Vorwort von Dietrich Karner, Einleitung von Sabine Breitwieser, Texte von Justin Hoffmann, Gustav Metzger, Kristine Stiles, Andrew Wilson.

Dt., 310 Seiten, 35 Farb- und 150 s/w-Abbildungen, Softcover

Gustav Metzger (*1926 in Nürnberg) verfolgt seit Beginn der 1960er Jahre einen pointiert radikalen und revolutionären Anspruch. Ausgangspunkt für seine künstlerische Produktion sind die politischen, ökonomischen und ökologischen Themen der Zeit.
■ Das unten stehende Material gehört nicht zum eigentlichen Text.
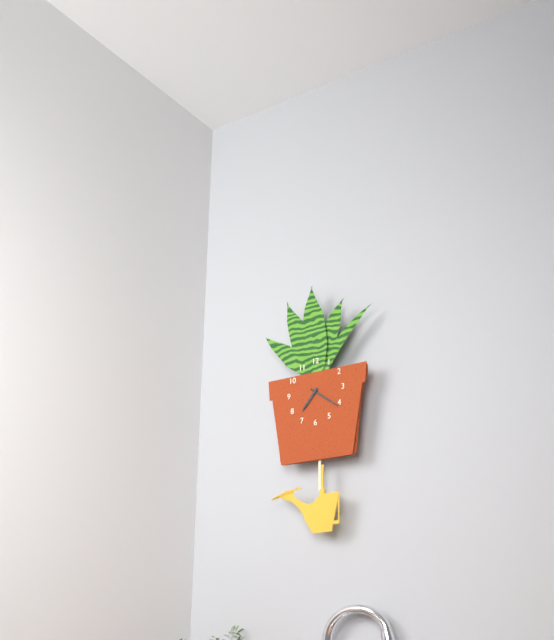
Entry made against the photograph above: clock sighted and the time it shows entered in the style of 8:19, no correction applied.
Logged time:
7:21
So reagierte Metzger in seinen Manifesten und Demonstrationen beispielsweise auf die Bedrohung durch das weltweite atomare Wettrüsten. 

Sein ästhetisches Konzept der Autodestruktiven Kunst thematisiert das Destruktionspotential des 20. Jahrhunderts und versteht sich als Angriff auf das kapitalistische System und den Kunstbetrieb. 

Die Monografie widmet sich zum ersten Mal umfassend dem Gesamtwerk des Künstlers und berücksichtigt dabei auch jüngere Arbeiten wie seine Serie Historic Photographs, die in einem direkten Bezug zur Biografie des Holocaust-Überlebenden Gustav Metzger stehen. Eine reich bebilderte Chronologie verortet die Aktivitä-ten des Künstlers im historischen und politischen Kontext ihrer Entstehung. Dadurch wird Metzger erstmals nicht nur als Künstler, sondern auch als Aktivist gewürdigt.